A. anadyomene Fldr. (= ella Brem., midas Btlr.) (70d, 71b, c). At once recognizable by the peculiar shape of the hindwing, the costa is nearly straight, being almost without a trace of curvature. Above like laodice, leather-yellow, evenly dotted with black, the female bearing a white spot before the apex. The hindwing beneath is shaded with silvery grey, having a strong metallic green gloss and being without the distinct silver bands of paphia.
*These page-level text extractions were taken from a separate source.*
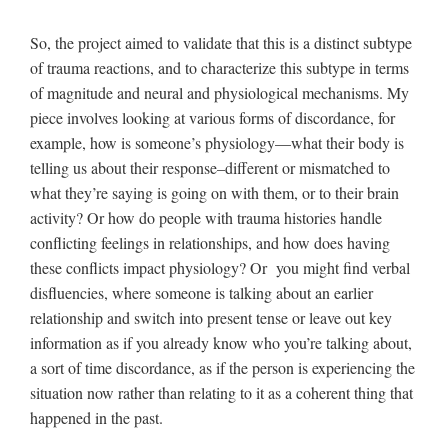
So, the project aimed to validate that this is a distinct subtype
of trauma reactions, and to characterize this subtype in terms
of magnitude and neural and physiological mechanisms. My
piece involves looking at various forms of discordance, for
example, how is someone’s physiology—what their body is
telling us about their response–different or mismatched to
what they’re saying is going on with them, or to their brain
activity? Or how do people with trauma histories handle
conflicting feelings in relationships, and how does having
these conflicts impact physiology? Or you might find verbal
disfluencies, where someone is talking about an earlier
relationship and switch into present tense or leave out key
information as if you already know who you’re talking about,
a sort of time discordance, as if the person is experiencing the
situation now rather than relating to it as a coherent thing that
happened in the past.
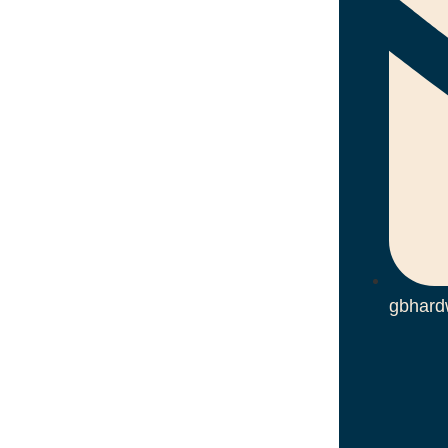
gbhard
Throughout Eastern Asia; first described from China, but also occurring in Tibet, Amurland, Corea and Japan, ab. crassipunctata Fruhst. are specimens with larger spots above, which occur among the otherwise very constant nymolypical form (Leech). — Specimens from the island of Tsushima Fruhstorfer names prasoides; the subapical spots on the forewing above of the male are smaller than in specimens from China and Japan; in the female the basal area of the upperside is more abundantly dusted with light green and the hindwing beneath has a deeper sea-green tinge. — The species is very abundant in most localities in the warmer districts of Eastern Asia, but does not appear to go very far north; though being still plentiful on Askold, it is according to Graeser already rare near Wladiwostock, which is hardly further north. They fly somewhat later than sagana; in October I still found worn males and numerous females together with true autumnal species such as Vanessa glauconia, species of Catocala and Arhopala. They closely resemble on the wing the dark paphia female occurring there.